1. What is meant by delisting of securities?
The term “delisting” of securities means permanent removal of securities of a listed company from a stock exchange. As a consequence of delisting, the securities of that company would no longer be traded at that stock exchange.
2. What is the difference between Voluntary delisting and Compulsory delisting?
Compulsory delisting refers to permanent removal of securities of a listed company from a stock exchange as a penalizing measure at the behest of the stock exchange for not making submissions/comply with various requirements set out in the Listing agreement within the time frames prescribed. In voluntary delisting, a listed company decides on its own to permanently remove its securities from a stock exchange.
3. What is the exit opportunity available for investors in case a company gets delisted?
SEBI (Delisting of Securities) Guidelines, 2003 provide an exit mechanism, whereby the exit price for voluntary delisting of securities is determined by the promoter of the concerned company which desires to get delisted, in accordance to book building process. The offer price has a floor price, which is average of 26 weeks average of traded price quoted on the stock exchange where the shares of the company are most frequently traded preceding 26 weeks from the date public announcement is made. There is no ceiling on the maximum price.
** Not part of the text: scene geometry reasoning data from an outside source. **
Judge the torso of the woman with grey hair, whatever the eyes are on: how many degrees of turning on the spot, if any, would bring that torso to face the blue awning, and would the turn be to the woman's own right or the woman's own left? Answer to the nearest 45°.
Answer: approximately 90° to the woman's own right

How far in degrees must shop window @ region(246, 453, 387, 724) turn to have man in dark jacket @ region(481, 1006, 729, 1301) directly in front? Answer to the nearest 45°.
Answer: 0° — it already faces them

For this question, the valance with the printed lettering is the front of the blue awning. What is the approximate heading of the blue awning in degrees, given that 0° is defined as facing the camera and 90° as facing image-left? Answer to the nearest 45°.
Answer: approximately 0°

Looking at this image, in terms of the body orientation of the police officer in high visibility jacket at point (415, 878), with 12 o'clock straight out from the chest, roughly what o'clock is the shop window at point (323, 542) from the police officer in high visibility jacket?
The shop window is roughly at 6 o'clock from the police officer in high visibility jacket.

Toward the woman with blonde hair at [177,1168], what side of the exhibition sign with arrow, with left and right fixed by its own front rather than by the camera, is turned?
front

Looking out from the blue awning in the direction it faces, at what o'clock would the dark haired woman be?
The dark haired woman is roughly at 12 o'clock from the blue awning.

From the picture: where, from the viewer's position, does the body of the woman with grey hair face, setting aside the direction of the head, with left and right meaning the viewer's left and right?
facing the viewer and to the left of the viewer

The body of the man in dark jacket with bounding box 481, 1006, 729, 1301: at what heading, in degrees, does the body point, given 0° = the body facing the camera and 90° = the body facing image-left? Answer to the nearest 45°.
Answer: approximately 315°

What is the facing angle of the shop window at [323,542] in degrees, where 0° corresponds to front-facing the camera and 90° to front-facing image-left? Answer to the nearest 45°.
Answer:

In case of infrequently traded securities, the offer price is as per Regulation 20 (5) of SEBI (Substantial Acquisition and Takeover) Regulations. For this purpose, infrequently traded securities is determined in the manner as provided in Regulation 20 (5) of SEBI (Substantial Acquisition and Takeover) Regulations.
4. Does a company listed at BSE/NSE have to provide exit offer to shareholders in case it delists from stock exchanges other than BSE and NSE?
No, the company does not have to provide exit offer to shareholders because it continues to be listed on the BSE / NSE which have nationwide reach and shareholders can exit any time they decide to so by way of selling shares in NSE/ BSE.
5. What would constitute demonstration of delivering the letter of offer to all the public shareholders in terms of the proviso to regulation 17(b) of Delisting Regulations in cases where atleast 25% of the public shareholders do not participate in the book building process?
In this regard, it is clarified as under:
a. If the acquirer or the Merchant Banker sends the letter of offer to all the shareholders by registered post or speed post through India Post and is able to provide a detailed account regarding the status of delivery of the letters of offer (whether delivered or not) sent through India Post, the same would be considered as a deemed compliance with the proviso to regulation 17(b) of the Delisting Regulations.
b. If the Acquirer and Merchant Banker are unable to deliver the letter of offer to all the shareholders by modes other than speed post or registered post of India Post, efforts should be made by them to deliver the letter of offer by speed post or registered post of India Post. In that case, a detailed account regarding the status of delivery of letter of offer (whether delivered or not) provided from India Post would also be considered as deemed compliance with the proviso to regulation 17(b) of the Delisting Regulations.